A Russian capsule carrying 45 mice and 15 newts has returned from a month's mission in orbit with data scientists hope will pave the way for a manned flight to Mars.
Russian Mission Control said the Bion-M craft landed softly on Sunday with the help of a special parachute system in the Orenburg Region about 1200 kilometres southeast of Moscow.
The capsule was also carrying snails and gerbils as well as some plants and microflora, AFP reports.
There was no immediate information about how many of the animals survived.
A field research lab has been deployed near where the capsule landed to quickly test the animals' response to their journey and return to Earth.
Scientists said the animals were needed because they were subject to the kinds of experiments not able to conducted on humans who are currently operating the International Space Station (ISS).

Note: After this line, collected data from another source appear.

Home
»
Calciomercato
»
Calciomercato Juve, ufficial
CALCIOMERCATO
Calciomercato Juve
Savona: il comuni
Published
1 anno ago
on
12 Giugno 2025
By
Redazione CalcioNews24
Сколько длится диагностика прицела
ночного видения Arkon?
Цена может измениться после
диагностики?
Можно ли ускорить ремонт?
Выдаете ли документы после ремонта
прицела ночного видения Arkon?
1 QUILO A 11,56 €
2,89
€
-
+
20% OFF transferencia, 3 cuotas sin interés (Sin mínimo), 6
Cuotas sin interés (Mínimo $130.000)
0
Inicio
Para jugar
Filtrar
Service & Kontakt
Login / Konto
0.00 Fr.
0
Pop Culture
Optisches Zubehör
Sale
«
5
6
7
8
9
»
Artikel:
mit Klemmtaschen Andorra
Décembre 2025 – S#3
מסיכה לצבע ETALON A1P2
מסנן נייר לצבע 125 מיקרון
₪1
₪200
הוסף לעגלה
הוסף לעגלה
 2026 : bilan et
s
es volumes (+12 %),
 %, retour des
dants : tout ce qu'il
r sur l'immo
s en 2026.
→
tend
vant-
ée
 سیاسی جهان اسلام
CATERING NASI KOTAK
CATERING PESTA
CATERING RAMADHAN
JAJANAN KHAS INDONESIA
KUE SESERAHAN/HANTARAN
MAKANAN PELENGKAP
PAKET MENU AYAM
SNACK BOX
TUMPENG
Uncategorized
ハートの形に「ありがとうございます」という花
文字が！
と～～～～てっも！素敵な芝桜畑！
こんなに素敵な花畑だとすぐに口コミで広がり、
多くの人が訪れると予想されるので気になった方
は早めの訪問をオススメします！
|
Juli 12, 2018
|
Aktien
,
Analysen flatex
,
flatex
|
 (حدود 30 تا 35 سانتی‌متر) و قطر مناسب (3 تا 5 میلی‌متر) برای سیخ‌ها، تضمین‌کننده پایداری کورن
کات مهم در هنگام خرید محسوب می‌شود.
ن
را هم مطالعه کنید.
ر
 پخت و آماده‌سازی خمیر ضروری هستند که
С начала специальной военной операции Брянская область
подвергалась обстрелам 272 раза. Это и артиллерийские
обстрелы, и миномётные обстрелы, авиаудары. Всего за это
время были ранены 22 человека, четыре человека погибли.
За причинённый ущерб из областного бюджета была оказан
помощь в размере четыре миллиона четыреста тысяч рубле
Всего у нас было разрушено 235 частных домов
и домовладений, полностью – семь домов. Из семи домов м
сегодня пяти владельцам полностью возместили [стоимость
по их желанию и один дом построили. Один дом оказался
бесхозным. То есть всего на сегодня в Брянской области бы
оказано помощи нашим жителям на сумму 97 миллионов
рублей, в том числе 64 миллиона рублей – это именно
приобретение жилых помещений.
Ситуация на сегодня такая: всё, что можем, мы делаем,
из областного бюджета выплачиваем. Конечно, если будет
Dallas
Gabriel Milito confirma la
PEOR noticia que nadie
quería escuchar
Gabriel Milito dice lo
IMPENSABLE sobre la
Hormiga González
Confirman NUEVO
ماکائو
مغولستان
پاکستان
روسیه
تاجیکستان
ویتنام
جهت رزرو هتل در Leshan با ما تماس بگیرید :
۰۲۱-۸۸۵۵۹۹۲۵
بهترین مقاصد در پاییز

They added the small menagerie would have posed a health risk if simply placed on board the ISS for a month.
The experiment's designers said the tests primarily focused on how microgravity impacts the skeletal and nervous systems as well organisms' muscles and hearts.
The capsule spun 575 kilometres above Earth.
Russia has long set its sights on Mars and is now targeting 2030 as the year in which it could begin creating a base on the Moon for flights to the Red Planet.
But recent problems with its once-vaunted space programme - including the embarrassing failure of a research satellite Moscow tried sending up to one of Mars' moons last year - have threatened Russia's future exploration efforts.